___ RECORDS PROVIDED ___

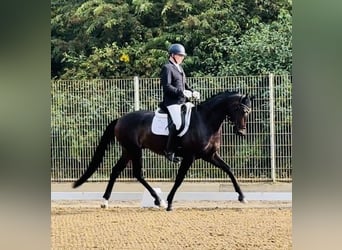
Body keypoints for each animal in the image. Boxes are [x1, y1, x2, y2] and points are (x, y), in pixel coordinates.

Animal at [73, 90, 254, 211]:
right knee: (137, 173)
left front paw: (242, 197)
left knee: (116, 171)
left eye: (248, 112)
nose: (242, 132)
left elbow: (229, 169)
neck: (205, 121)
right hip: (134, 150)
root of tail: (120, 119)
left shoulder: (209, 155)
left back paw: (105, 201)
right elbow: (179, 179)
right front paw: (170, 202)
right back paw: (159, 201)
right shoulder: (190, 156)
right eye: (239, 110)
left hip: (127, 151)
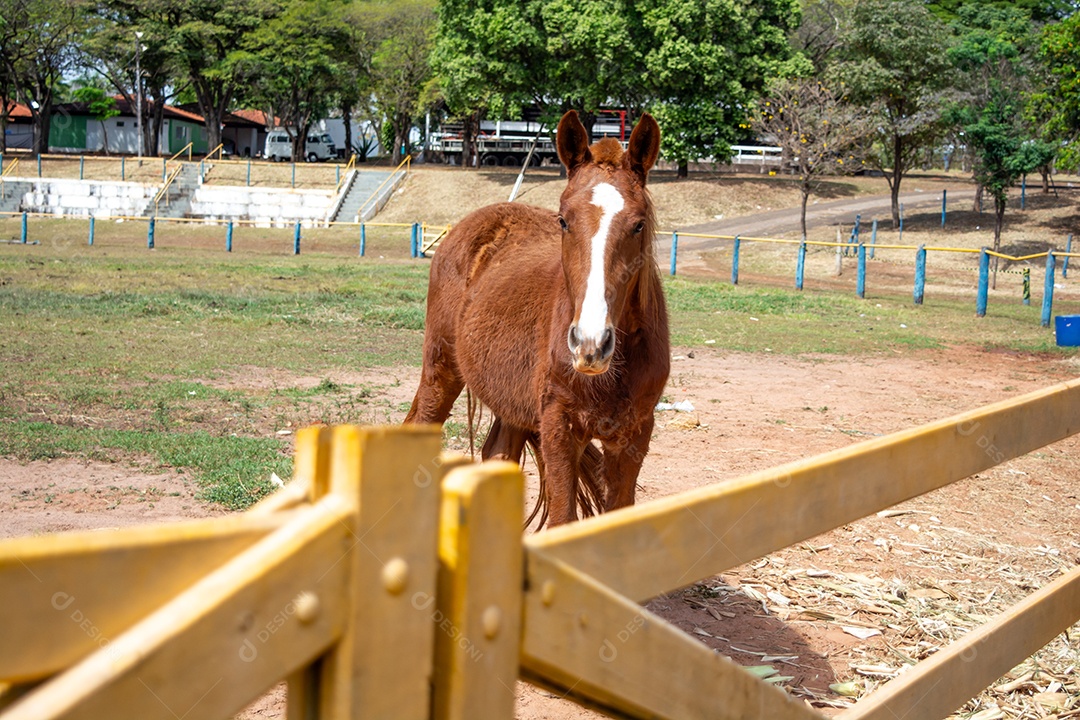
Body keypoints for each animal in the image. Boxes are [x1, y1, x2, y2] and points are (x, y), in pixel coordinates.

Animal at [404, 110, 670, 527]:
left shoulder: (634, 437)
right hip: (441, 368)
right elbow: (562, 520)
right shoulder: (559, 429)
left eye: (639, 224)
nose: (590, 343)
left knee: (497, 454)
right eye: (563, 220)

___
___ RECORDS PROVIDED ___

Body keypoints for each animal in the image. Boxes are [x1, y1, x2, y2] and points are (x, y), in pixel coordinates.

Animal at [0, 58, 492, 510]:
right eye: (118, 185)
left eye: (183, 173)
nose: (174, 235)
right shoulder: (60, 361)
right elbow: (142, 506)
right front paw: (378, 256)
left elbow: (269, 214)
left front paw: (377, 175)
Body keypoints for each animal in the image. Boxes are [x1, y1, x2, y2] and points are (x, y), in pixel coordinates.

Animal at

___
___ RECORDS PROVIDED ___

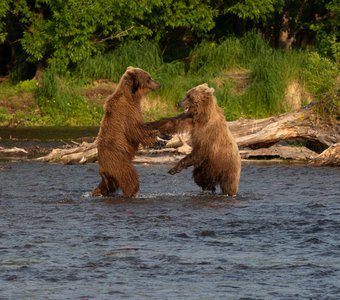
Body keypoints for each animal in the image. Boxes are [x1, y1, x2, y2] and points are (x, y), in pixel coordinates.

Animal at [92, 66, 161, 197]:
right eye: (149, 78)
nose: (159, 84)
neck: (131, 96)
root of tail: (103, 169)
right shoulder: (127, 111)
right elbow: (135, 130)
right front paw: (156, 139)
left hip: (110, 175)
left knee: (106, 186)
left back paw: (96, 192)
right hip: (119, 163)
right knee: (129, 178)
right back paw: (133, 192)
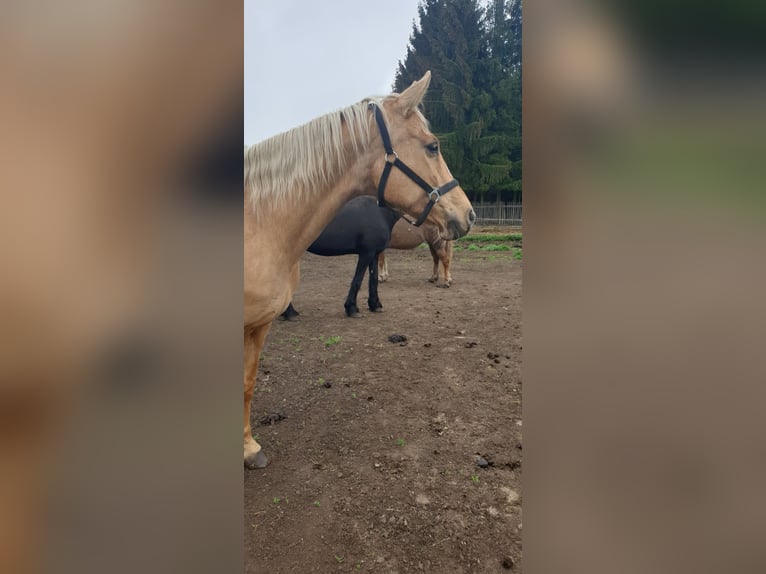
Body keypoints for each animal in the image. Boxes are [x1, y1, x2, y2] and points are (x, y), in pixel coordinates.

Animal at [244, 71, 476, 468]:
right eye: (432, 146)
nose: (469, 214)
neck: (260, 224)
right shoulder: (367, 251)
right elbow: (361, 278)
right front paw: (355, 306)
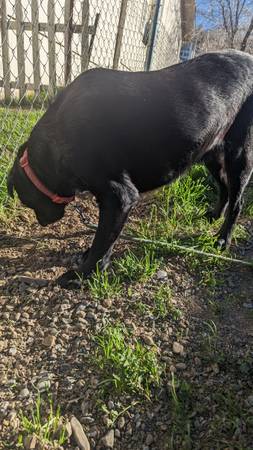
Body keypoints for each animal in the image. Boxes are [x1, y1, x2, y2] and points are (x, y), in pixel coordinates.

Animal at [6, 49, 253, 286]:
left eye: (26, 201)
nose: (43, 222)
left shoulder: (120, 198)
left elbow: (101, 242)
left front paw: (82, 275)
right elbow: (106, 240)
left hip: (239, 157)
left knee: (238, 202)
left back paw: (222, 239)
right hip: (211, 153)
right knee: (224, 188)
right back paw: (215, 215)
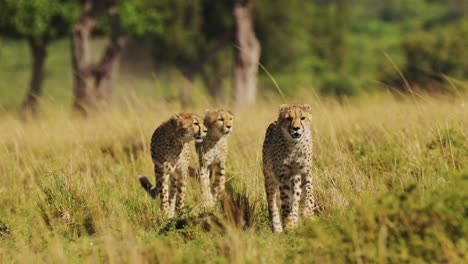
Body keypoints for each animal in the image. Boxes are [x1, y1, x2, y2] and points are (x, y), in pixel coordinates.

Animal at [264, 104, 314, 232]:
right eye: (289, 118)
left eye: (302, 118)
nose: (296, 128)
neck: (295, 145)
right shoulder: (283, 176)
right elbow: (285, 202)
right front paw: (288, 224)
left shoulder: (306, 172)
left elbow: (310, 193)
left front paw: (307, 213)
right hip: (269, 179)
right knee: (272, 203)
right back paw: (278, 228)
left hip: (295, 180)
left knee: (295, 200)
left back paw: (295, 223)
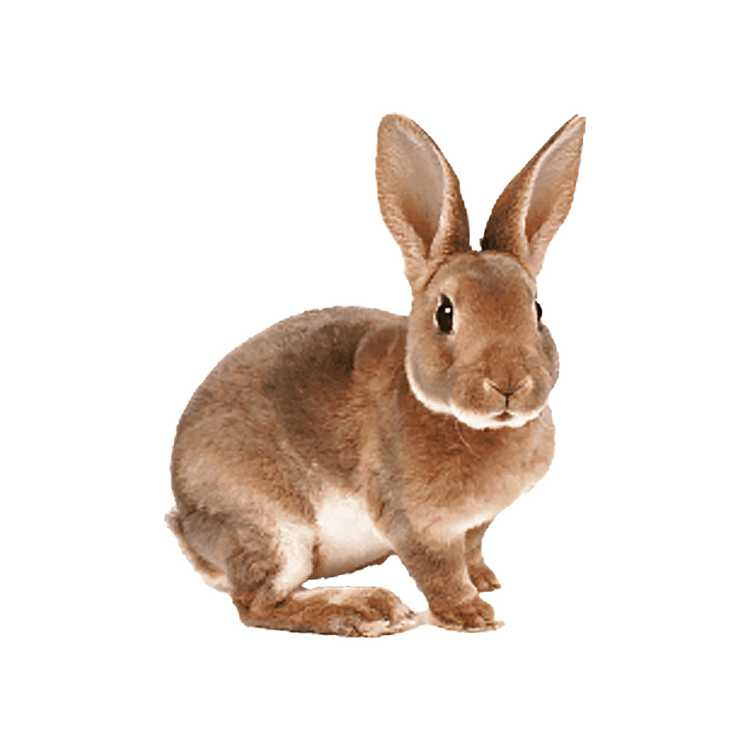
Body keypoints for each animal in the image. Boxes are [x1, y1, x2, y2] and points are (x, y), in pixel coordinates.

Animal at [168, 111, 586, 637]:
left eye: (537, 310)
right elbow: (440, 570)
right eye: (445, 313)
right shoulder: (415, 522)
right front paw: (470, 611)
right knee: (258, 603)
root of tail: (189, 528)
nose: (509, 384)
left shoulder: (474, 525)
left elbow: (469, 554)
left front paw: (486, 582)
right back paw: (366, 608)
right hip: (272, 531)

___

● ACTIVITY
The copy should hold exactly the lines above from the one with "left elbow: (101, 242)" through the one with "nose: (509, 384)", both ends counted, and no pictures at all.

● RESPONSE BOX
left elbow: (101, 242)
left front paw: (82, 275)
right elbow: (106, 240)
left hip: (239, 157)
left knee: (238, 202)
left back paw: (222, 239)
right hip: (211, 153)
right knee: (224, 188)
right back paw: (215, 215)
Body keypoints for each animal in the image. Boxes are [x1, y1, x2, y2] and points are (x, y), in pixel coordinates.

Animal at [264, 104, 314, 232]:
right eye: (289, 118)
left eye: (302, 118)
nose: (296, 128)
neck: (295, 145)
right shoulder: (283, 176)
right elbow: (285, 202)
right front paw: (288, 224)
left shoulder: (306, 172)
left elbow: (310, 193)
left front paw: (307, 213)
right hip: (269, 179)
right knee: (272, 203)
right back paw: (278, 228)
left hip: (295, 180)
left knee: (295, 200)
left back paw: (295, 223)
Body keypoints for each animal in the image. Boxes are [x1, y1, x2, y2] and points are (x, y), in pixel coordinates.

Animal at [168, 111, 586, 637]:
left eye: (537, 310)
right elbow: (440, 570)
right eye: (445, 313)
right shoulder: (415, 522)
right front paw: (470, 611)
right knee: (258, 603)
root of tail: (189, 528)
nose: (509, 384)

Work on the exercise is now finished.